Lock record issues during select

Source: Internet
Author: User

When using SQL, you may encounter this problem. When you update a record, you need to use select to retrieve its value or condition, and then use this value to perform the modification operation.

However, when the above operations are put into multi-thread concurrent processing, the problem may occur: When a thread selects a record but has not yet had time to update, another thread may still come in to select the same record.

The general solution is to use the joint mechanism of lock and thing:

For example:

1. Place the SELECT statement in the transaction. Otherwise, the SELECT statement is completed and the lock is released.
2. to block another SELECT statement, you need to apply a manual lock. The SELECT statement uses a shared lock by default. The shared locks between select statements do not conflict with each other. Therefore, if a shared lock is used, even if the lock is not released, the other select statement can share the lock to select data.

Begin tran
Select * from table with (tablockx)

Or select * from table with (updlock, readpast) depends on the specific situation.

Update ....
Commit tran

Lock description:
Holdlock: retains the shared lock until the transaction is completed, instead of releasing the lock immediately when the corresponding table, row, or data page no longer needs it. Holdlock is equivalent to serializable.
Do not issue a shared lock or provide an exclusive lock. When this option is enabled, it may read uncommitted transactions or a group of pages that are rolled back during reading. Dirty reads may occur. Applies only to select statements.
Paglock: a page lock is usually used where a single table lock is used.
Readcommitted: performs a scan with the same lock semantics as the transaction running at the committed read isolation level. By default, SQL Server 2000 operates at this isolation level.
Readpast: Skip the lock row. This option causes the transaction to skip the rows locked by other transactions (these rows are usually displayed in the result set), rather than blocking the transaction, wait for other transactions to release the locks on these rows. The readpast lock prompt is only applicable to transactions that run at the committed read isolation level and read only after the row-Level Lock. Only applicable to select statements.
Readuncommitted: equivalent to nolock.
Repeatableread: Performs scanning with the same lock semantics as transactions running at the repeatableread isolation level.
Rowlock: Use row-level locks instead of page-level locks and table-level locks with a higher granularity.
Serializable: scan with the same lock semantics as transactions running at the serializable read isolation level. Equivalent to holdlock.
Tablock: Use table locks instead of finer-grained row-level locks or page-level locks. Before the statement ends, SQL Server keeps holding the lock. However, if both holdlock is specified, the lock will be held until the transaction ends.
Tablockx uses the table's exclusive lock. This lock prevents other transactions from reading or updating tables and holding them until the statement or transaction ends.
Updlock: Use the update lock when reading the table, instead of using the shared lock, and keep the lock until the statement or transaction ends. Updlock: allows you to read data (without blocking other transactions) and update data later. It also ensures that the data has not been changed since the last read.
Xlock: When the exclusive lock is used and the transaction ends on all data processed by the statement. You can use paglock or tablock to specify the lock. In this case, the exclusive lock applies to an appropriate level of granularity.
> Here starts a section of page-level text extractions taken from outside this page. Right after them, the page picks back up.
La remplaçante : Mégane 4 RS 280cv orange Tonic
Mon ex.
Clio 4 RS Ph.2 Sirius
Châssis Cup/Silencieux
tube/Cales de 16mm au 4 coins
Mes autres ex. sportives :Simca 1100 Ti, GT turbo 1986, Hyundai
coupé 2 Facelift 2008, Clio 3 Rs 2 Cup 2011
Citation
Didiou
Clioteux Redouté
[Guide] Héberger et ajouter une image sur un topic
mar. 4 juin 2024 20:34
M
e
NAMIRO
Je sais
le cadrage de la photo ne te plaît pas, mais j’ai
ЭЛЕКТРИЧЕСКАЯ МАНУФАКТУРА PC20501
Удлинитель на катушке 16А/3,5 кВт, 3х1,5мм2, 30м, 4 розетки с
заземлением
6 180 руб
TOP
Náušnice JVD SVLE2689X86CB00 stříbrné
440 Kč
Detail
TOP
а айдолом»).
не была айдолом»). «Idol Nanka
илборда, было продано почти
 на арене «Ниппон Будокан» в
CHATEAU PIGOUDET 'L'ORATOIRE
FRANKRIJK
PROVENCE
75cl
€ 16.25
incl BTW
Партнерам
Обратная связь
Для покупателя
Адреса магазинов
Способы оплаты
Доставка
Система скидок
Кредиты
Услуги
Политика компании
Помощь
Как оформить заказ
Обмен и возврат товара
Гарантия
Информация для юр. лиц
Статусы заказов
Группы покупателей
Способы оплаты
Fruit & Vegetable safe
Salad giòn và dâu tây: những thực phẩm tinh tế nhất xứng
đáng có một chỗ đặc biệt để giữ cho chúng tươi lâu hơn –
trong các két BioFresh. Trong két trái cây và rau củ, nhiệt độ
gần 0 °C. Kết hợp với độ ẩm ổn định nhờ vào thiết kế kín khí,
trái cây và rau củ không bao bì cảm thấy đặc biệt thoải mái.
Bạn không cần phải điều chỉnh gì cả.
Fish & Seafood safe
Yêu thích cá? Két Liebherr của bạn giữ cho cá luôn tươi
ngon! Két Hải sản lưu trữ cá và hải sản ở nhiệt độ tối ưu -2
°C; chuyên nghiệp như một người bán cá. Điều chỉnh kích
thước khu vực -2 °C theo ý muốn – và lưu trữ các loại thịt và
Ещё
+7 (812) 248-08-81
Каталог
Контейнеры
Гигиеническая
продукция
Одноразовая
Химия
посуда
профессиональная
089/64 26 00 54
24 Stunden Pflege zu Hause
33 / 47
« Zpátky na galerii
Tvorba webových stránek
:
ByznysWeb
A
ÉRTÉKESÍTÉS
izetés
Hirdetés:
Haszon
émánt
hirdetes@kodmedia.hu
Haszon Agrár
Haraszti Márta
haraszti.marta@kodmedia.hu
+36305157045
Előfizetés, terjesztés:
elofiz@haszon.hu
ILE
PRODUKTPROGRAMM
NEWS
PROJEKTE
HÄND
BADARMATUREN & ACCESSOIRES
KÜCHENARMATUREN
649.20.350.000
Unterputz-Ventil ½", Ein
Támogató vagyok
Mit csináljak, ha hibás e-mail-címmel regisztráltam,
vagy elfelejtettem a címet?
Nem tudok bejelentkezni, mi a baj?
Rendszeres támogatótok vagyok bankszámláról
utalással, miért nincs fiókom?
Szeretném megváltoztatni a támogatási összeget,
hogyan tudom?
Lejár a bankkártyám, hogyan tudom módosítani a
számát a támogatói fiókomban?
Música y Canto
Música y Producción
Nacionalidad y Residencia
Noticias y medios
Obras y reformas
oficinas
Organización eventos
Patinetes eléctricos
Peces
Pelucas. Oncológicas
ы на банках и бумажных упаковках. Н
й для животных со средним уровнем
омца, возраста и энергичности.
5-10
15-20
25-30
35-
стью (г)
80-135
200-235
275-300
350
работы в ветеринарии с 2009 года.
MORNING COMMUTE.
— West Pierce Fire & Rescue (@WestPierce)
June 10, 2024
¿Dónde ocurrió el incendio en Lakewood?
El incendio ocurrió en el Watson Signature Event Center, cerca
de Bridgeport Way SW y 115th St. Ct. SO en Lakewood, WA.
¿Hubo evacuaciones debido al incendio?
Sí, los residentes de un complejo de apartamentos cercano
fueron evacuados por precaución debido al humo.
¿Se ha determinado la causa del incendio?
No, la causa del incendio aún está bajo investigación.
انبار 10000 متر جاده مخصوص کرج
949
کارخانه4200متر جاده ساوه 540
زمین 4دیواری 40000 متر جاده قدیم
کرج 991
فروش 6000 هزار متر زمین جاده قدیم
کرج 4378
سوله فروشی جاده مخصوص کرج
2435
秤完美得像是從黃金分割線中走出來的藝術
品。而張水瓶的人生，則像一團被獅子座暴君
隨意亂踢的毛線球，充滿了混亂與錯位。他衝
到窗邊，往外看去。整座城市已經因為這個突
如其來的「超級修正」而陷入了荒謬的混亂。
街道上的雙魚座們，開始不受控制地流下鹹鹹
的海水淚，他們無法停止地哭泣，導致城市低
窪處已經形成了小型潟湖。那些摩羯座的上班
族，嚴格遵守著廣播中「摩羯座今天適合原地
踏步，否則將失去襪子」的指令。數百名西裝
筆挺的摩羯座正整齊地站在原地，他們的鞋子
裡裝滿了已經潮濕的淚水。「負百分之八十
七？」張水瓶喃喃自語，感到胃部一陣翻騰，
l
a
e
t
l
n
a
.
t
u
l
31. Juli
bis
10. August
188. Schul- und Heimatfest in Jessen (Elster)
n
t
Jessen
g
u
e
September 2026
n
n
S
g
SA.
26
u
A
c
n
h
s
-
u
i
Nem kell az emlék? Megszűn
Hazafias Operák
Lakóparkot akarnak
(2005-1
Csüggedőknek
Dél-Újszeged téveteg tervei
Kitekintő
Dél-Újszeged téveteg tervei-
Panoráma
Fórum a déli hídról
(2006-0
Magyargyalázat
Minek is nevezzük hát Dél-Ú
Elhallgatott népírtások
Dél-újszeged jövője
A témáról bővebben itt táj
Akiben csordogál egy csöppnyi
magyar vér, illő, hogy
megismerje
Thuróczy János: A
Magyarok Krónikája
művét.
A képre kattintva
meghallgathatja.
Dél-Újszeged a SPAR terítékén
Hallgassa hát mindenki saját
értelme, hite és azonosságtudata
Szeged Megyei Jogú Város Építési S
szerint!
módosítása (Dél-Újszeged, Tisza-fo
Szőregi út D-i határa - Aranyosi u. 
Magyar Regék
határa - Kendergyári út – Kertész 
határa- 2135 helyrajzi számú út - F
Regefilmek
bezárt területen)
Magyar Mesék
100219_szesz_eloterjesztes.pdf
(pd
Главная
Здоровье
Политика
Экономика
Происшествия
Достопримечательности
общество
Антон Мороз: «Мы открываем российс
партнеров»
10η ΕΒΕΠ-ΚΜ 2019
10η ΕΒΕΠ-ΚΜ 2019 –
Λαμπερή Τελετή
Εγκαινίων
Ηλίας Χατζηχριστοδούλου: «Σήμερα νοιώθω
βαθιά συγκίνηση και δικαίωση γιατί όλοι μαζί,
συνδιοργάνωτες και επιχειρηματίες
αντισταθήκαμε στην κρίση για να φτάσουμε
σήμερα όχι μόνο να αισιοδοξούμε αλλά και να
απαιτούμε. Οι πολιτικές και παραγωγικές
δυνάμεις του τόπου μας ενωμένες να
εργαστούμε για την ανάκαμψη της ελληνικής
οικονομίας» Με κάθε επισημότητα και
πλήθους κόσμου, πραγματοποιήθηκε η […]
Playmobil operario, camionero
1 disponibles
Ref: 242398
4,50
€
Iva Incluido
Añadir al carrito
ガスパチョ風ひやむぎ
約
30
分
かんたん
this article from the csdn blog, reprinted please indicate the source: http://blog.csdn.net/smartyaya/archive/2006/12/01/1423995.aspx

Contact Us

The content source of this page is from Internet, which doesn't represent Alibaba Cloud's opinion; products and services mentioned on that page don't have any relationship with Alibaba Cloud. If the content of the page makes you feel confusing, please write us an email, we will handle the problem within 5 days after receiving your email.

If you find any instances of plagiarism from the community, please send an email to: info-contact@alibabacloud.com and provide relevant evidence. A staff member will contact you within 5 working days.

A Free Trial That Lets You Build Big!

Start building with 50+ products and up to 12 months usage for Elastic Compute Service

  • Sales Support

    1 on 1 presale consultation

  • After-Sales Support

    24/7 Technical Support 6 Free Tickets per Quarter Faster Response

  • Alibaba Cloud offers highly flexible support services tailored to meet your exact needs.